Uluslararası bir araştırmacı ekibi tarafından yürütülen yeni bir çalışma, insan bağırsağındaki çeşitli bakteri türlerinin PFAS'ı nasıl emip depolayabildiğini ortaya koydu. Potansiyel olarak, vücudumuzdaki bu tür bakterilerin sayısını artırmak, bu kimyasalların sağlığımızı olumsuz etkilemesini durdurabilir.
Araştırmacılar, insan bağırsağındaki belirli bakteri türlerinin, çeşitli konsantrasyonlarda PFAS'ı ortamlarından emme ve bunları hücrelerinin içinde topaklar halinde depolama konusunda dikkate değer derecede yüksek bir kapasiteye sahip olduğunu belirtiyor. Bu topaklanma sayesinde bakterilerin kendileri, kimyasalların toksik etkilerinden korunuyor gibi görünüyor.
Detaylı laboratuvar testleri sonucunda, araştırmacılar lif parçalayıcı bakteri Bacteroides uniformis başta olmak üzere, çeşitli konsantrasyonlarda sonsuz kimyasalları emebilen toplam 38 farklı bağırsak bakterisi türü tespit etti. Ekip, Escherichia coli ile yapılan deneylerde, bakterilerin PFAS'ı daha fazla veya daha az etkili bir şekilde almasını sağlayabilecek belirli mekanizmaları da keşfetti. Bu bulgu, gelecekte bu emilimin biyomühendislikle geliştirilmesi durumunda oldukça faydalı olabilir.
Araştırmacılar, PFAS'ın bu kimyasalları işleyebilen bakterilerde etkili bir şekilde kilitlendiğini, bakterilerin yüzey alanlarını azaltacak ve muhtemelen mikroorganizmaları zarardan koruyacak şekilde bir araya toplandığını buldu. Bağırsaklarına bu bakteri türlerinden dokuzunun aşılandığı fareler üzerinde yapılan ek testler, mikropların PFAS'ı hızla emebildiğini ve farelerden dışkı yoluyla atıldığını gösterdi. Sonsuz kimyasalların seviyesi arttıkça, mikroplar bunları emmek için daha fazla çalıştılar.
Araştırmacılar, PFAS'ın halihazırda çevremizde ve vücudumuzda bulunduğunu, bu nedenle sağlığımız üzerindeki etkilerini hafifletmeye çalışmamız gerektiğini vurguluyor. Henüz PFAS'ı yok etmenin bir yolunu bulamamış olsalar da, bu bulgular, vücudumuzda en çok zarar verdikleri yerden onları dışarı atmanın yollarını geliştirme olasılığını açıyor.
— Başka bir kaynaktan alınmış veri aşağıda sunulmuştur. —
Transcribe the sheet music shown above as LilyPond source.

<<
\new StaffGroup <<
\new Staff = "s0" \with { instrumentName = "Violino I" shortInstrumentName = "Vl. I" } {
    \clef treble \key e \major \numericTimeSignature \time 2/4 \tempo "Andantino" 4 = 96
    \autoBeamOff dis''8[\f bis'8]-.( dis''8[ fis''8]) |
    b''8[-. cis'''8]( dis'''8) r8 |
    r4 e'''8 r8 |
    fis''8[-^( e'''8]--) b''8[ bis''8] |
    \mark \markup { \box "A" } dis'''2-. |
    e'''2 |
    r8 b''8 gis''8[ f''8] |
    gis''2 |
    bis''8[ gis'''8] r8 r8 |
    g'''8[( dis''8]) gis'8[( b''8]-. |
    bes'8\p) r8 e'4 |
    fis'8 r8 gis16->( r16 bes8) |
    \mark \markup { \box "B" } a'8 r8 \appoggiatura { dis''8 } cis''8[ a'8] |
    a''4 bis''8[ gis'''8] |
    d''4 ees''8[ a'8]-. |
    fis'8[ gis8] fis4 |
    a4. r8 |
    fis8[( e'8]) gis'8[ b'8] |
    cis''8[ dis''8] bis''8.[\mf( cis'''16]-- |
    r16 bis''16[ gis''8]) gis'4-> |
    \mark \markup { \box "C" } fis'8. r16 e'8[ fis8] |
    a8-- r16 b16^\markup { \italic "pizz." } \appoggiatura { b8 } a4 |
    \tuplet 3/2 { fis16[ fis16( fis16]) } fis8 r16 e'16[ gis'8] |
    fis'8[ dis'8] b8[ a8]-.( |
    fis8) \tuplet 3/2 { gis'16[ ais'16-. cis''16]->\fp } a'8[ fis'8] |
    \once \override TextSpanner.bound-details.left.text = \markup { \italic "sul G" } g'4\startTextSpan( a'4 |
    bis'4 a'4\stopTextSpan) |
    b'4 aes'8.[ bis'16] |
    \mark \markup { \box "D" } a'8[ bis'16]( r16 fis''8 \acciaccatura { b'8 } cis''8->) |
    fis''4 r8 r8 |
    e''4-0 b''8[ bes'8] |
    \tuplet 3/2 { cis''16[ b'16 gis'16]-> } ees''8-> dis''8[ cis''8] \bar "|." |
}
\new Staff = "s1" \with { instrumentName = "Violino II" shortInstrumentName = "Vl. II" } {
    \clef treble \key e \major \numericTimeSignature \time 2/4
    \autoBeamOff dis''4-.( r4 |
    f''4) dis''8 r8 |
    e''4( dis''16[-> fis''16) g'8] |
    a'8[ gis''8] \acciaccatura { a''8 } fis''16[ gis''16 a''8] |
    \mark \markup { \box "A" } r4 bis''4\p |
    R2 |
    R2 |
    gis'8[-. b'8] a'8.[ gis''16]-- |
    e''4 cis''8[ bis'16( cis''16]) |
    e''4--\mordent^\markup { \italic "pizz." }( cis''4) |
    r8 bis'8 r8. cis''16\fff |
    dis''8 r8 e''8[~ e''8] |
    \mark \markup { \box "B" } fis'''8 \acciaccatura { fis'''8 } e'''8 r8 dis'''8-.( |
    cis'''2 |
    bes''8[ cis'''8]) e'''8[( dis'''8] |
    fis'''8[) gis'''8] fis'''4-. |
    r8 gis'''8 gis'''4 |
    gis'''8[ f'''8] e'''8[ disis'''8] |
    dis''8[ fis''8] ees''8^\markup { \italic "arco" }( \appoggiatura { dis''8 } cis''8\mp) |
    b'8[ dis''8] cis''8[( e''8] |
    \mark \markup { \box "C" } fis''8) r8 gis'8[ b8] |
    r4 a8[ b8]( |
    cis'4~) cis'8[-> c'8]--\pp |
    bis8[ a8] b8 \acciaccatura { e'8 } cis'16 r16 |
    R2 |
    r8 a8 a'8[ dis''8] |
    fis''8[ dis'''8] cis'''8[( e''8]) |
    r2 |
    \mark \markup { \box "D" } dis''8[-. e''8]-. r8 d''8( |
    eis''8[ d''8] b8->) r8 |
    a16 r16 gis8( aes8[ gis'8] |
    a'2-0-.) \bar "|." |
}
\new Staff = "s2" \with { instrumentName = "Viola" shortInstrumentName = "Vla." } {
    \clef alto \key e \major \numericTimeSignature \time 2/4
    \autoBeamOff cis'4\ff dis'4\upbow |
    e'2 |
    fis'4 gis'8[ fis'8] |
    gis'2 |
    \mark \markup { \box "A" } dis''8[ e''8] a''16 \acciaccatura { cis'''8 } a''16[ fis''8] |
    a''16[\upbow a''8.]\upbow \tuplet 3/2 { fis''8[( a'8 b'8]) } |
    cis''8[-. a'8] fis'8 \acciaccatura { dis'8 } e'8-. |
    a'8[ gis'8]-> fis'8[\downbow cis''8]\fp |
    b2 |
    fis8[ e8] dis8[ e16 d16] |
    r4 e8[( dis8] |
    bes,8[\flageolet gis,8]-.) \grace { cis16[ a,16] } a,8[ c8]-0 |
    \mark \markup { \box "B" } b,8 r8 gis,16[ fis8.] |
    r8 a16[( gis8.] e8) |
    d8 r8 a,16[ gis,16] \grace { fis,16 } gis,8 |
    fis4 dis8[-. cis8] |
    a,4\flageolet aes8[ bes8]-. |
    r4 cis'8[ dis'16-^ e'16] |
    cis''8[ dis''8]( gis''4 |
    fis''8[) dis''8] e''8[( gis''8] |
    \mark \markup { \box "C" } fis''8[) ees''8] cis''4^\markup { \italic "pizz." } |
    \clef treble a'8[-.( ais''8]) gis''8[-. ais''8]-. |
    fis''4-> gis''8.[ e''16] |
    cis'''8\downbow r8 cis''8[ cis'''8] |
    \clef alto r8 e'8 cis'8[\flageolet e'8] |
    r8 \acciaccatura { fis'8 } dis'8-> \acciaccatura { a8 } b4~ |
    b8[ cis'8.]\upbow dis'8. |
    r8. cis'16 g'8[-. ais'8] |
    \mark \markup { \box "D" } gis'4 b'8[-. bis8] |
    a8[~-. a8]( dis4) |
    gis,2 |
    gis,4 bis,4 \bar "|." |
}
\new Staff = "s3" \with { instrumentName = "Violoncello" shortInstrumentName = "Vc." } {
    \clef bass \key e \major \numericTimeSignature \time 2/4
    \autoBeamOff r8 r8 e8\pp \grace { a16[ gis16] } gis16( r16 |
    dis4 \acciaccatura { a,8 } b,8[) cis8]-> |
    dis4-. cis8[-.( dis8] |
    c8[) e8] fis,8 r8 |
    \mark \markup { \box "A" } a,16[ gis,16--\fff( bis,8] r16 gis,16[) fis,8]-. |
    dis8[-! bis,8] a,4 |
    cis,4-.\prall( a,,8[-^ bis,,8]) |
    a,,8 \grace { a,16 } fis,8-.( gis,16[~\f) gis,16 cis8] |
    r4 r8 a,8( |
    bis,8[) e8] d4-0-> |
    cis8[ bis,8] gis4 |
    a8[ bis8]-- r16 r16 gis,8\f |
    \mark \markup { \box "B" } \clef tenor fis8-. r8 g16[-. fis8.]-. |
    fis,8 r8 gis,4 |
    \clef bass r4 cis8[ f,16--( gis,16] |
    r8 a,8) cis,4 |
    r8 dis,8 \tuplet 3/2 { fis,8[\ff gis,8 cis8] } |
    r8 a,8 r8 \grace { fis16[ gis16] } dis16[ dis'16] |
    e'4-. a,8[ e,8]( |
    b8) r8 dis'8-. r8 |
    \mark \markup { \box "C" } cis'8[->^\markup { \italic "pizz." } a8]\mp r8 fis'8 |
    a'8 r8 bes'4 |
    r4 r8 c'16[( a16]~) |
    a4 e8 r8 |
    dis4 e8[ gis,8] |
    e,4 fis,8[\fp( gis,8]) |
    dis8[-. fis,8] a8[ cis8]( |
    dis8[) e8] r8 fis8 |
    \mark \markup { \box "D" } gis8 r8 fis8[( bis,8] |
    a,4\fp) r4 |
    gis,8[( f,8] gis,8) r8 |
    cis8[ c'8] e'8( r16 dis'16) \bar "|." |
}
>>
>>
PFAS, kozmetik ürünlerden içme suyuna, gıda ambalajlarına kadar birçok üründe bulunuyor ve o kadar çok üretim sürecine dahil olmuş durumda ki, onlardan tamamen kaçınmak neredeyse imkansız hale geldi. Vücudumuza ne kadar zarar verdikleri tam olarak net olmasa da, daha önce böbrek hasarı da dahil olmak üzere bir dizi sağlık sorunuyla ilişkilendirilmişlerdir.
Bakterilerin PFAS'ı insan vücudundan uzaklaştırma yeteneğinin tam olarak nasıl işleyeceği henüz netlik kazanmadı. Araştırmacılar, doğru bağırsak mikropları karışımını artırmak ve PFAS'ı sistemimizden güvenli bir şekilde temizlemeye yardımcı olmak için probiyotik besin takviyelerinin geliştirilebileceğini belirtiyor.
Sonsuz kimyasarların neden olduğu sorunun boyutu ve özellikle insan sağlığı üzerindeki etkileri göz önüne alındığında, bu maddelerin vücudumuzdan uzaklaştırılması konusunda çok az şey yapılıyor olması endişe verici. Bu araştırma, Nature Microbiology dergisinde yayınlandı.